Twenty-five Harvard student and alumni groups argued in court documents Thursday that the University’s race-conscious admissions policies are vital to the school’s educational mission.
“Given racial bias in standardized testing and endemic racial inequities in educational opportunities in primary and secondary school, Harvard must consider race if it is to assemble a diverse student body and achieve the educational benefits thereof,” lawyers representing the students wrote in the filing.
The students’ brief comes as part of an ongoing lawsuit that alleges Harvard discriminates against Asian-American applicants, a charge the University has repeatedly denied. Anti-affirmative action advocacy group Students for Fair Admissions brought the suit in 2014.
The student groups are partly being represented by lawyers from the NAACP Legal Defense Fund. Some of the groups seek to promote diversity or public service on Harvard’s campus, while others are affinity organizations. Ten of the groups are specifically targeted to Asian or Asian-American students.
The students’ brief was one of several filed Thursday. Economists, social scientists, and academics — as well as prominent legal organizations including the American Civil Liberties Union — also entered amicus briefs in support of Harvard’s admissions practices.
At least one brief fell decidedly on the other side of the issue. The United States Department of Justice on Thursday morning filed a statement of interest asserting Harvard’s admissions process inflicts “unlawful racial discrimination” against Asian-American hopefuls.
In their brief, the students noted that SFFA’s goal is to eliminate the use of race in college admissions — something the group’s president Edward Blum previously admitted to The Crimson in an email. The students’ filing argues the loss of affirmative action would lead to discrimination against minority students including Asian Americans.
If universities could no longer consider race, the filing states, “applicants would no longer be able to present their authentic selves in their applications, deterring and disadvantaging applicants whose leadership and other experiences are inextricably intertwined with their racial and cultural heritage.”
Contrary to SFFA’s rhetoric, the student groups argue that race-conscious admissions actually benefits some Asian American applicants, especially those who are flagged as coming from “disadvantaged” backgrounds.
“Within the category of disadvantaged applicants, Asian Americans receive the largest preference in admissions,” the document reads. “Attention to the particular disadvantages faced by Asian Americans is important because this group has the highest intra-racial inequality.”
The students’ filing is specifically arguing against SFFA’s motion to decide the case without a trial.

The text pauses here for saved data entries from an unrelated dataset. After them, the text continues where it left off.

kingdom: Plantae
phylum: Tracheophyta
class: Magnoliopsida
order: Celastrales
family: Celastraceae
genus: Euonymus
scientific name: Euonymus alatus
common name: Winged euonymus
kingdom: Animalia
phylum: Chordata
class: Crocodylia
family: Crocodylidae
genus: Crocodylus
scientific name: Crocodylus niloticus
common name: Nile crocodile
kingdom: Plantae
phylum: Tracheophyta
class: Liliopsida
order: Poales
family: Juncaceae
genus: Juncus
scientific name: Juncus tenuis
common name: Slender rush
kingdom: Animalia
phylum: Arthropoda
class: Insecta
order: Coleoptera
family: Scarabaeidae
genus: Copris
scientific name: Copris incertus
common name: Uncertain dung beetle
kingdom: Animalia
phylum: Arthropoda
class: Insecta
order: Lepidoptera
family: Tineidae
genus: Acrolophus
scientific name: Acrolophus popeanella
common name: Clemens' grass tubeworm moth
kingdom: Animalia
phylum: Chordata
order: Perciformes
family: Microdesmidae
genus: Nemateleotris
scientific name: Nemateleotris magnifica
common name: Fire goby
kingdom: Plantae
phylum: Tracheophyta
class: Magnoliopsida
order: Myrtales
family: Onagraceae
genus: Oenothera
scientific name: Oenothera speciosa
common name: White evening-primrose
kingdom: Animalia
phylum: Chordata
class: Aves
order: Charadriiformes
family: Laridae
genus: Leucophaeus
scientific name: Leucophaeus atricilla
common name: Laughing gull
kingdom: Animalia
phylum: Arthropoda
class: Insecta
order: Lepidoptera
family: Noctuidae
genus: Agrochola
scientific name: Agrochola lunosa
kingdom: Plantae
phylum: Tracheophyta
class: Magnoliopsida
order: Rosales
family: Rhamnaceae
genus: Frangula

Experts have said that is unlikely.
The suit is set to go to trial in a Boston courtroom on Oct. 15.
The groups that signed the brief include:
21 Colorful Crimson
Harvard Black Alumni Society
Association of Black Harvard Women
Coalition for a Diverse Harvard
First Generation Harvard Alumni
Fuerza Latina of Harvard
Harvard Asian American Alumni Alliance
Harvard Asian American Brotherhood
Harvard Islamic Society
Harvard Japan Society
Harvard Korean Association
Harvard Latino Alumni Alliance
Harvard Minority Association of Pre-Medical Students
Harvard Phillips Brooks House Association
Harvard South Asian Association
Harvard University Muslim Alumni
Harvard Vietnamese Association
Harvard-Radcliffe Asian American Association
Harvard-Radcliffe Asian American Women’s Association
Harvard-Radcliffe Black Students Association
Harvard-Radcliffe Chinese Students Association
Kuumba Singers of Harvard College
Native American Alumni of Harvard University
Native Americans at Harvard College
Task Force on Asian and Pacific American Studies at Harvard
Correction: Sept. 5, 2018
A previous version of this story indicated that the 25 student groups are partly being represented by lawyers from the NAACP. In fact, they are being represented by lawyers from the NAACP Legal Defense Fund.